What happens when lightning strikes a plane?

 

Photo: 123RF

Lightning strikes on a plane

What happens when lightning strikes a plane?

Asmiati Utari from Quora asks, “Can thunder strike a plane?”

I think the question should be rephrased by replacing the word ‘thunder’ with ‘lightning’. This is because, without lightning, there would be no thunder.

Lightning is a discharge of electricity in the cumulonimbus clouds. The expansion creates a shock wave that turns into a booming sound wave known as thunder.

Statistics have shown that an airplane is struck by lightning at least once a year.

Lightning is not dangerous to the modern planes. Even if there is a direct strike, it does not penetrate the cabin nor affect the engines.

When an airplane is struck by lightning, the electrical charges just traverse the length of the aircraft and exit through the static wicks or dischargers at the trailing edges of the flaps or the tail plane.
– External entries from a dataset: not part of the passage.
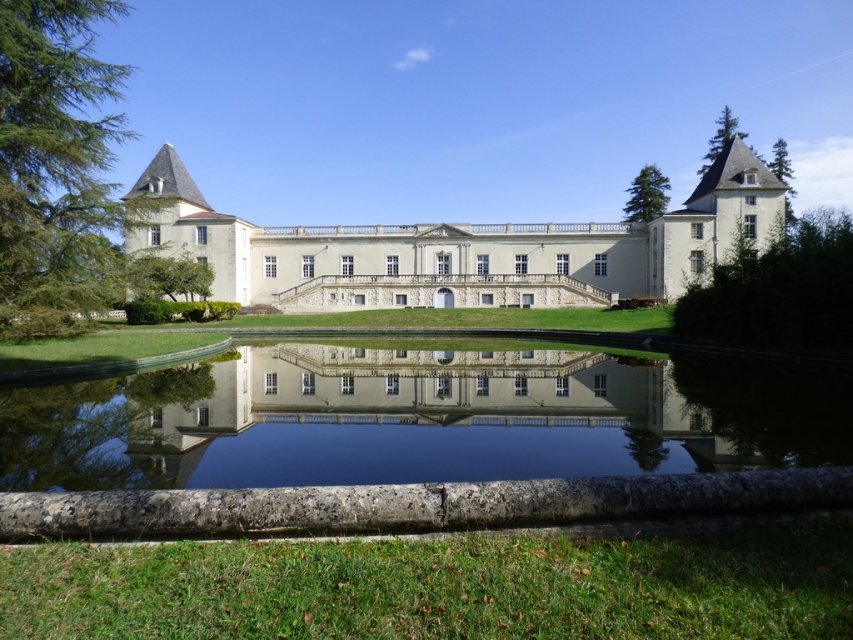
Question: Is green leafy tree at left further to the viewer compared to green textured pine tree at upper right?

Choices:
 (A) no
 (B) yes

Answer: (A)

Question: Based on their relative distances, which object is farther from the green leafy tree at right?

Choices:
 (A) green textured tree at upper right
 (B) green leafy tree at left
 (C) white smooth palace at center
 (D) green textured pine tree at upper right

Answer: (D)

Question: Which point appears farthest from the camera in this image?

Choices:
 (A) (12, 104)
 (B) (776, 236)
 (C) (730, 132)
 (D) (785, 216)

Answer: (C)

Question: Can you confirm if green leafy tree at left is wider than green leafy tree at right?

Choices:
 (A) no
 (B) yes

Answer: (A)

Question: Estimate the real-world distances between objects in this image. Which object is closer to the green coniferous tree at upper right?

Choices:
 (A) green leafy tree at right
 (B) transparent glass water at center

Answer: (A)

Question: Is green leafy tree at left wider than green textured pine tree at upper right?

Choices:
 (A) no
 (B) yes

Answer: (A)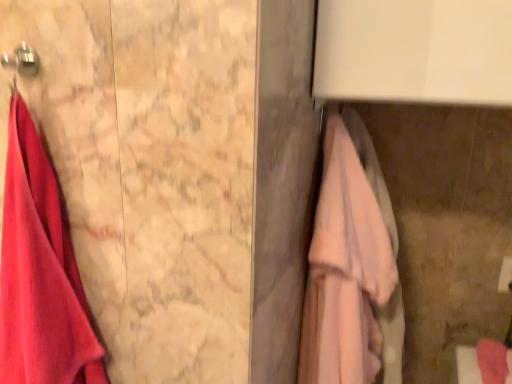
Question: Is metallic hook at upper left inside or outside of pink fabric towel bar at right?

Choices:
 (A) inside
 (B) outside

Answer: (B)

Question: Looking at their shapes, would you say metallic hook at upper left is wider or thinner than pink fabric towel bar at right?

Choices:
 (A) wide
 (B) thin

Answer: (A)

Question: Which of these objects is positioned farthest from the metallic hook at upper left?

Choices:
 (A) pink fabric towel at right, the second towel viewed from the left
 (B) matte pink towel at left, the first towel viewed from the left
 (C) pink fabric towel bar at right

Answer: (C)

Question: Estimate the real-world distances between objects in this image. Which object is closer to the metallic hook at upper left?

Choices:
 (A) matte pink towel at left, the first towel viewed from the left
 (B) pink fabric towel at right, the second towel viewed from the left
 (C) pink fabric towel bar at right

Answer: (A)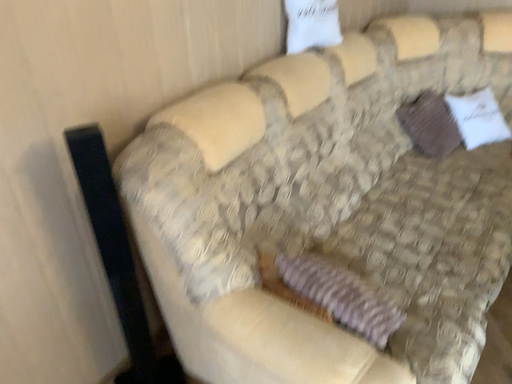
This theory is based on the Faraday Cage principle, something a science student would probably have learned from his previous physics class.

Faraday discovered that, if you put electricity through a metal cage, no matter how strong or high the voltage is, anything inside the cage is totally protected from the electricity.

If you sit by a window seat behind the wings of a plane, just look out for static wicks at the trailing edge of the wings. They are like painting brushes with fine hairs. This is where electrical charges exit when a lightning strikes the plane.

What if a lightning strikes on the airplane’s body?

Nothing very serious really. You may get some small burnt marks on the fuselage skin at the point of impact. The pilot would usually be aware of such a strike in flight. He would report this incident to the engineers after landing for further inspection.

The last incident when a lightning struck a plane was about 59 years ago in a Pan American Boeing 707 flight from San Juan, Puerto Rico to Baltimore, then to the Philadelphia International Airport on December 8, 1963.

As the plane approached the airport, the controller informed the pilots that a line of thunderstorm was in the vicinity. They were requested to remain in the holding pattern.

Shortly after that, the pilot transmitted a message, “MAYDAY MAYDAY MAYDAY. Clipper 214 is out of control!”

Investigators concluded that lightning strikes had induced the ignition of the fuel vapors in a fuel tank and had triggered an explosion

However newer planes like the Boeing 787 and the Airbus A350 are better designed and made with a higher proportion of composite materials. They are covered with a thin layer of copper which act as Faraday Cages.

Today, all planes are tested and certified for lightning strikes at the factories. They go through very rigorous lightning strike simulations before they are released for flights.

As such, you are safe during a lightning strike just like you would be in your car.